Thomas Herrmann, Vorsitzender des Vereins Zehlendorf-Mitte-Marketing und selbst CDU-Mitglied, wünscht sich vor allem eine "Verbesserung der Attraktivität Zehlendorfs", und "ein gut gemachter Wochenmarkt mit hoher ökologischer und regionaler Qualität der Produkte" sei eine Chance, sich auch im Konkurrenzkampf mit anderen Einkaufsstraßen besser zu positionieren. Auch Herrmann ist davon überzeugt, dass der "Staat nicht der bessere Unternehmer" sei und findet, der Bürgermeister dürfe aus diesem Grund gerne einmal in die Grundsätze der eigenen Partei schauen.

Ein Leser schreibt: Außer Gerede ist nichts passiert

Aber Kopp rechnet anders und sagt: "Wir betreiben unsere Wochenmärkte im Bezirk mit Gewinn, mit unseren eigenen Leuten, 2011 mit einem Überschuss von 90000 Euro und 2010 mit 125000 Euro. Das zeigt doch, wir können es." Die Händler wiederum befürchten, dass ein vom Bezirk betriebener Markt nicht die Qualität habe, die man für die Klientel am Ort brauche.

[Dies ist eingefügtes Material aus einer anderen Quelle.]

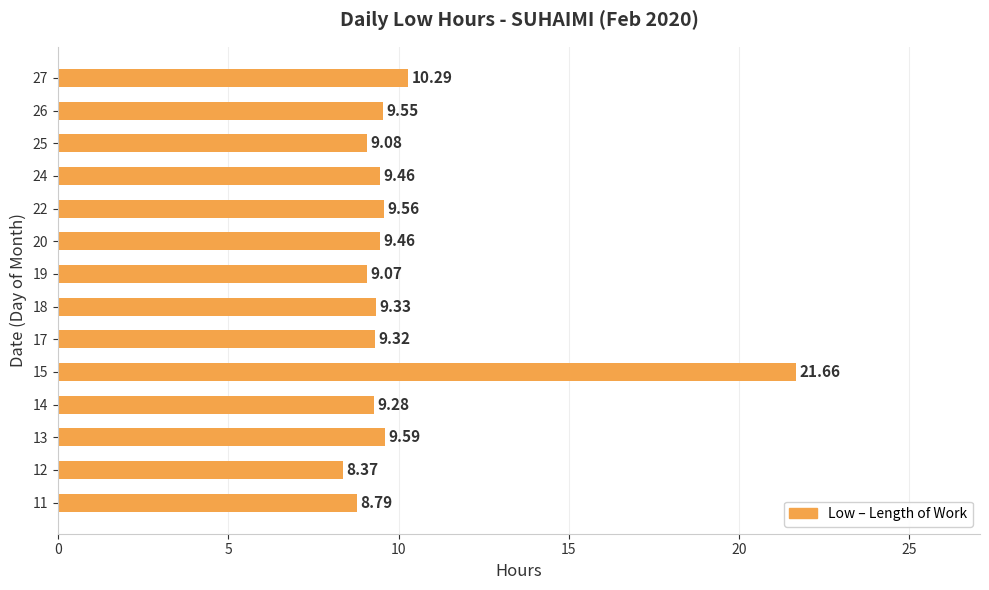

Which label corresponds to the smallest value in the chart?

12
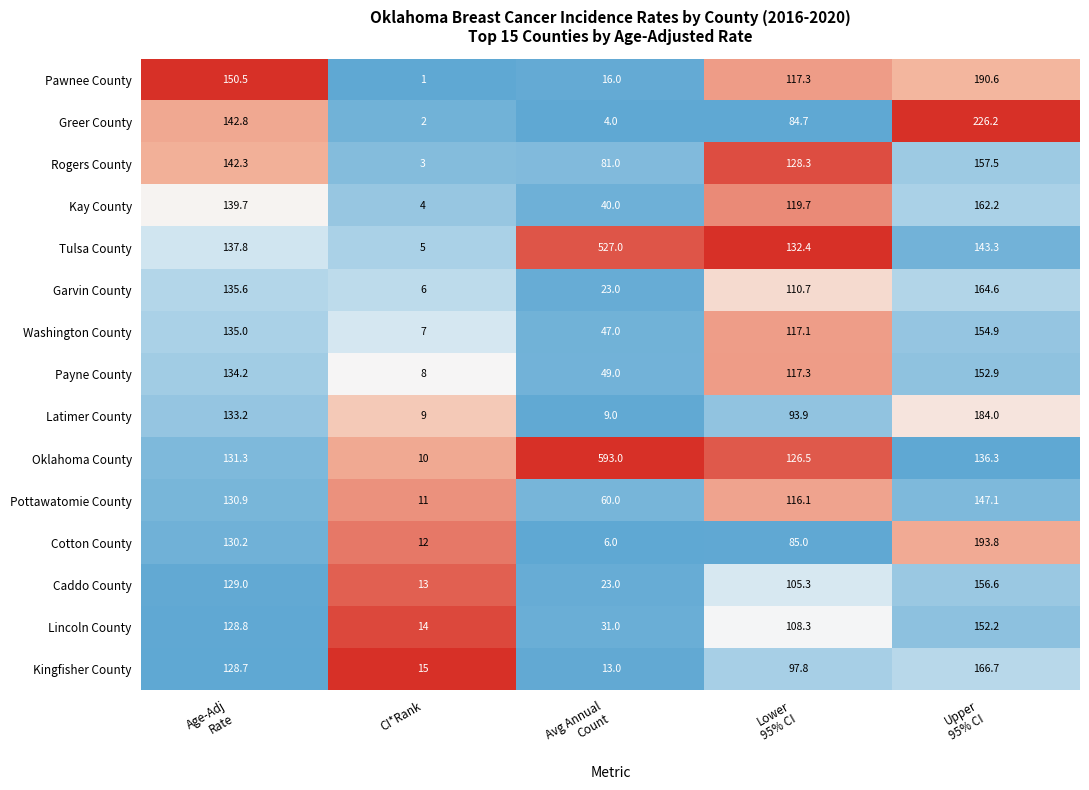

Which series changed the most between Age-Adj
Rate and CI*Rank?

Pawnee County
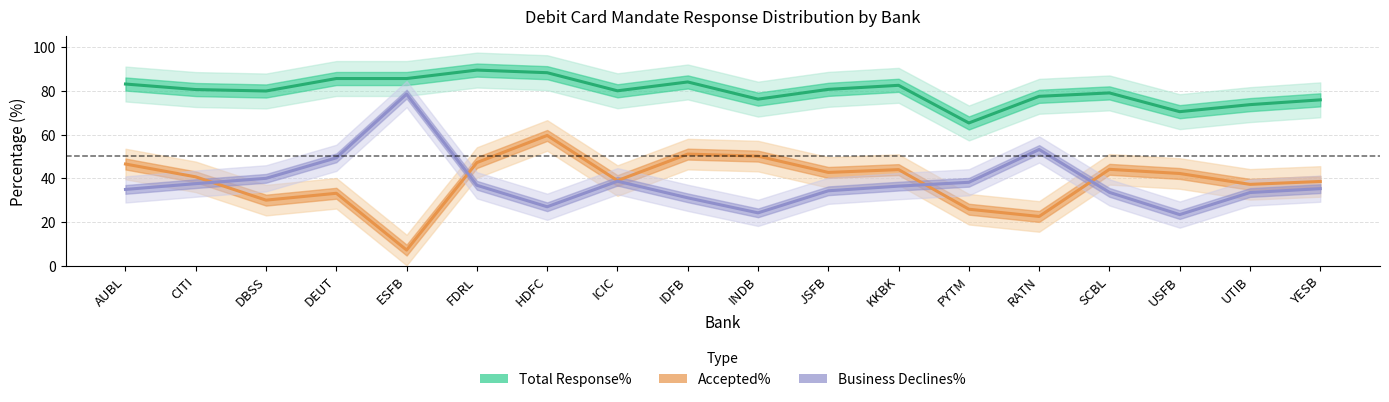

What is the sum of the Accepted% values at JSFB and RATN?

65.2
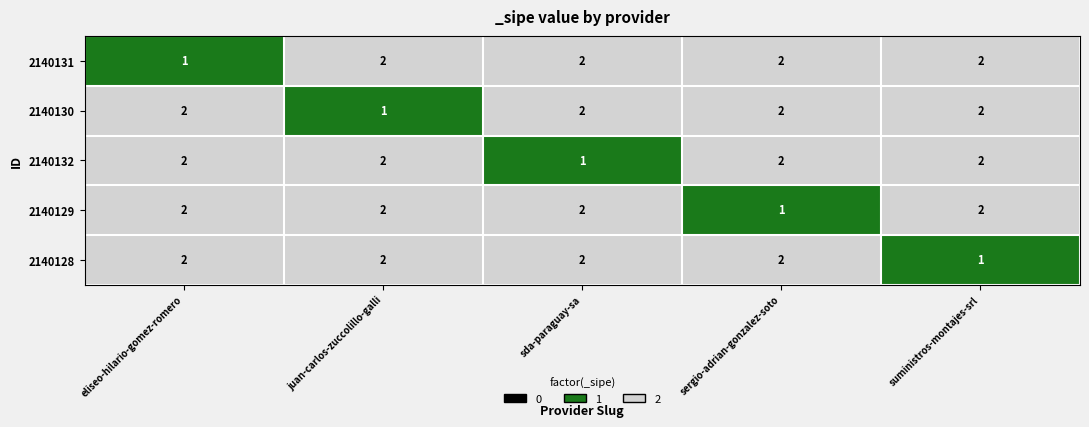

What is the total value across all series at eliseo-hilario-gomez-romero?

9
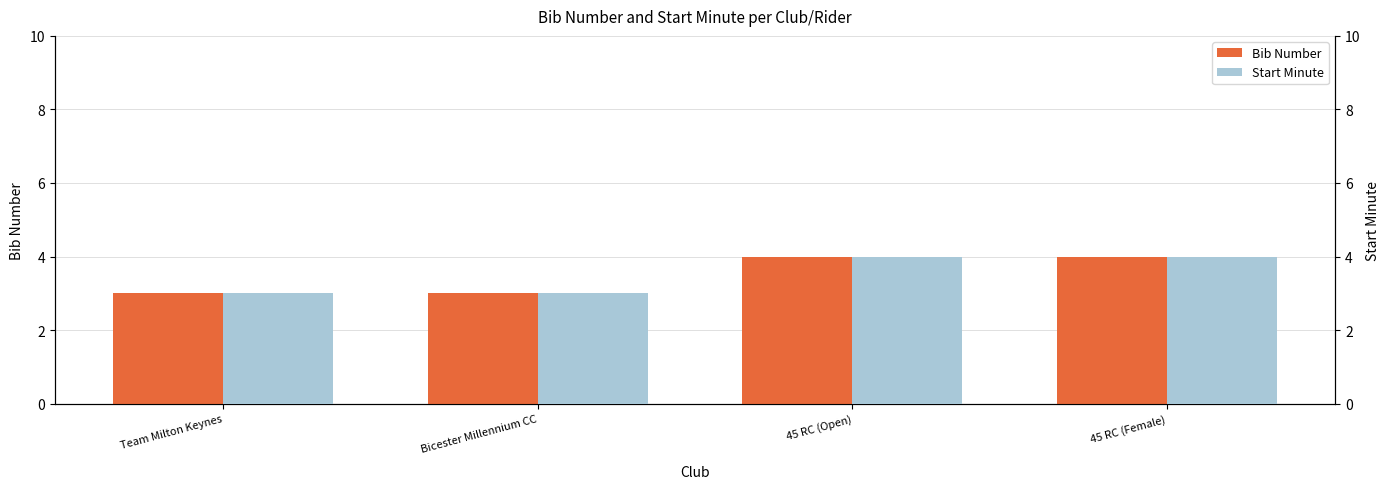

How many Start Minute values are between 3 and 4?

4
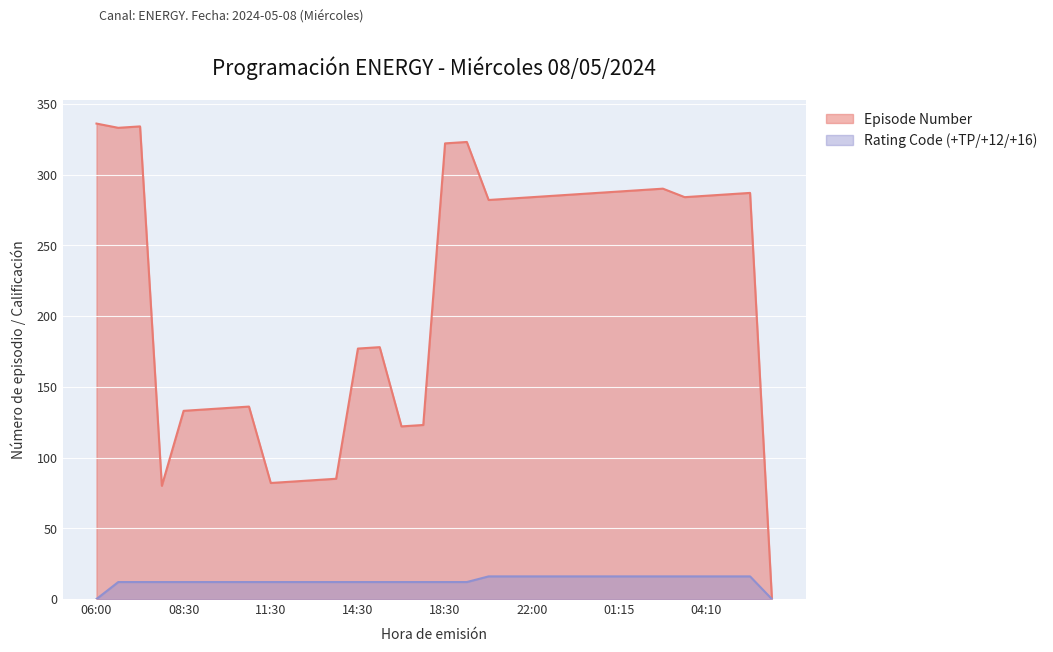

What is the difference between the Episode Number values at 01:15 and 21:05?

5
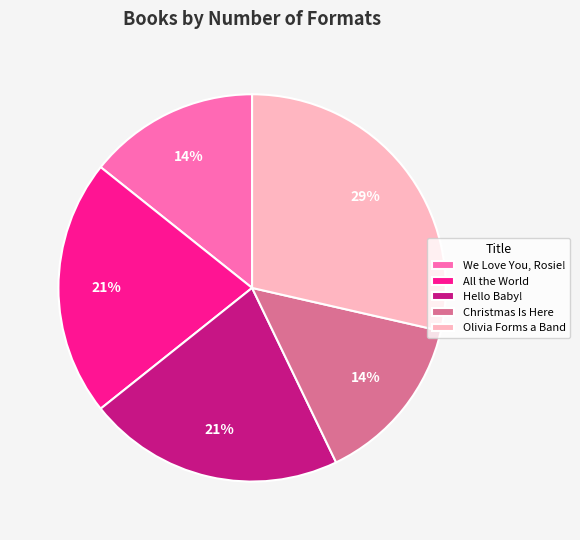

Which slice is the largest?

Olivia Forms a Band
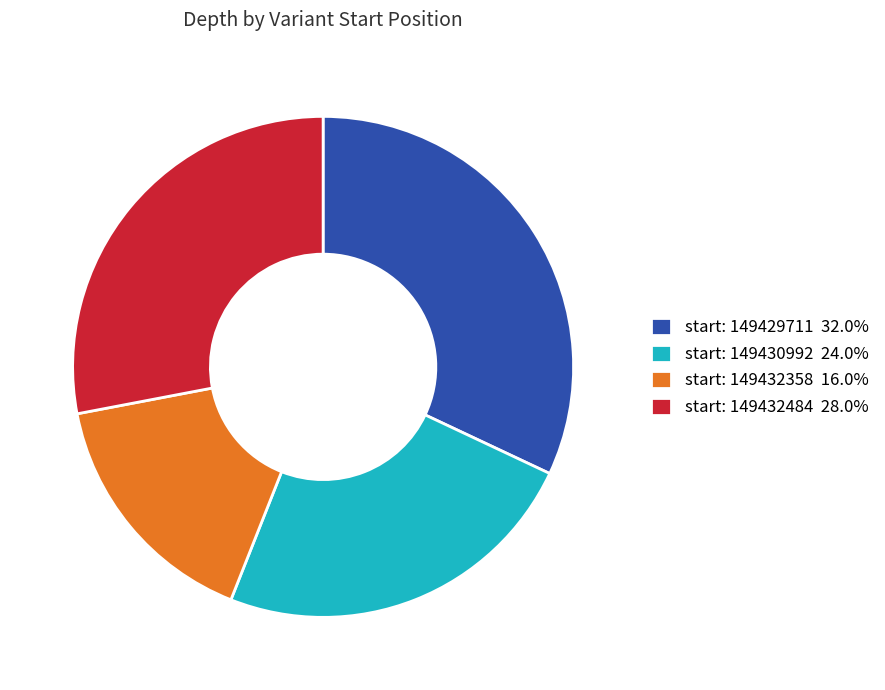

Does start: 149432484 28.0% account for over 50% of the chart?

No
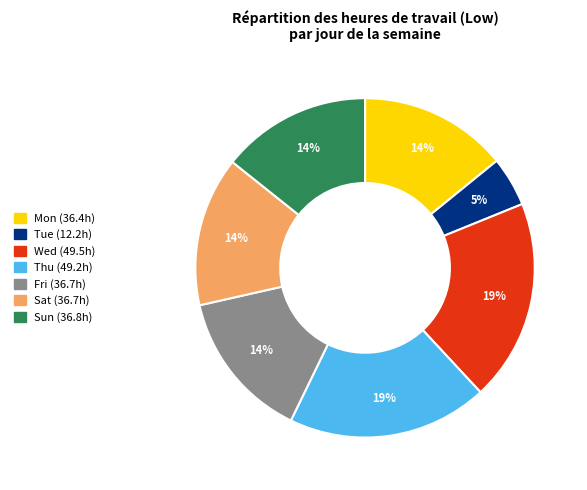

To the nearest percent, what is the average slice percentage?

14%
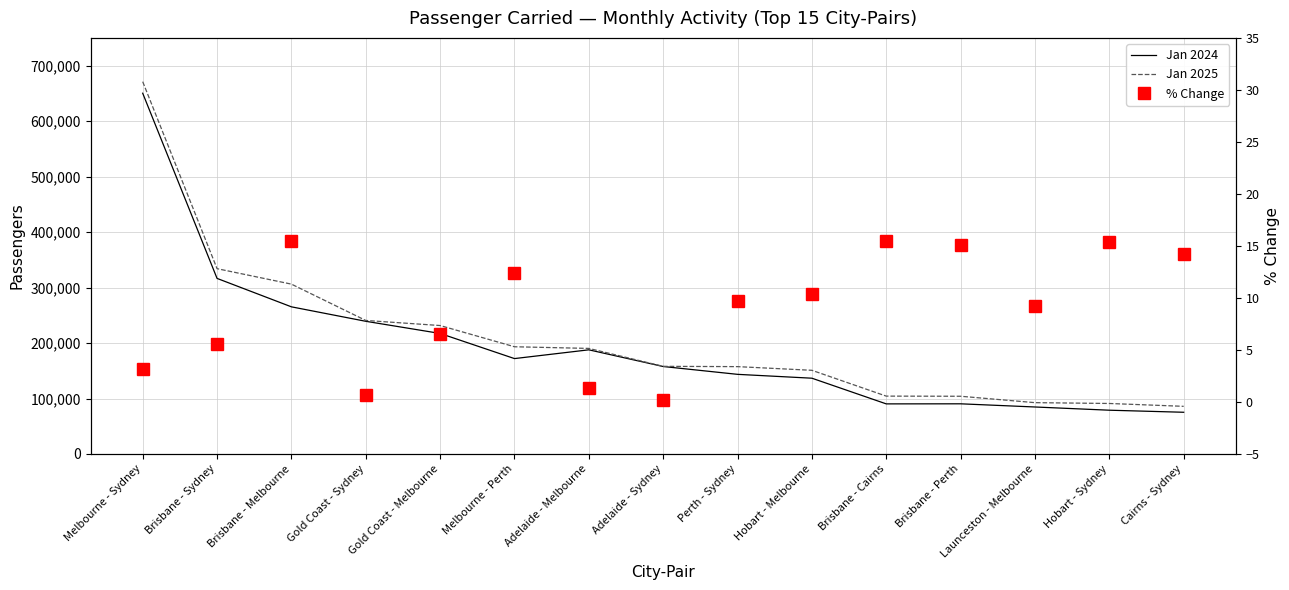

Reading left to right, what are all the values shown in this chart?

Jan 2024: 650266.0	316482.0	265255.0	239183.0	217276.0	171980.0	187761.0	157687.0	143572.0	136618.0	90329.0	90452.0	84734.0	78928.0	75212.0
Jan 2025: 671101.0	334039.0	306173.0	240690.0	231543.0	193287.0	190303.0	157995.0	157473.0	150853.0	104316.0	104075.0	92550.0	91060.0	85915.0
% Change: 3.2	5.5	15.4	0.6	6.6	12.4	1.4	0.2	9.7	10.4	15.5	15.1	9.2	15.4	14.2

Nun hängt also alles an einem Gutachten. Danach wird man sehen, welche Pläne tatsächlich umgesetzt werden. Viele Leser des Zehlendorf Blog beschäftigt das Thema sehr, so schrieb uns zum Beispiel Jochen Stöhr in einer E-Mail:

"Was in Zehlendorf am meisten nervt, ist die nölige Bezirksverwaltung: Seit Jahren brütet sie über eine Aufwertung von Zehlendorf-Mitte , das durch Leerstand, Nagelstudios, Handyläden und einen vergammelten Bahnhof, der in der Ukraine liegen könnte, bedroht wird. Man will einen attraktiven Marktplatz vor dem Rathaus schaffen. Statt des gruseligen Ratskellers hinter dem Rathaus, hätte man, mit dem Geld, das man im gescheiterten Projekt 'Rathausfassade' verbrannt hat, den Ratskeller vorne in Betrieb nehmen können und mit dem Marktplatz verbinden können und gleichzeitig den Schleichverkehr Teltow-Wannsee durch die Wohnviertel an der Königstraße stoppen können, indem die Schnalle der Kirchstraße durch den Markt geschlossen würde. Aber außer Gerede ist nichts passiert!"

Etwas anders hat es Klaus-Peter Laschinsky in seinem Text im Zehlendorfer Heimatbrief ausgedrückt, er zitiert Berthold Brecht: "Ja, mach nur einen Plan, sei nur ein großes Licht! Und mach dann noch 'nen zweiten Plan, geh'n tun sie beide nicht."

Der Autor ist Redakteur für besondere Aufgaben im Tagesspiegel, der Text erscheint auf dem Zehlendorf Blog, dem Online-Magazin dieser Zeitung.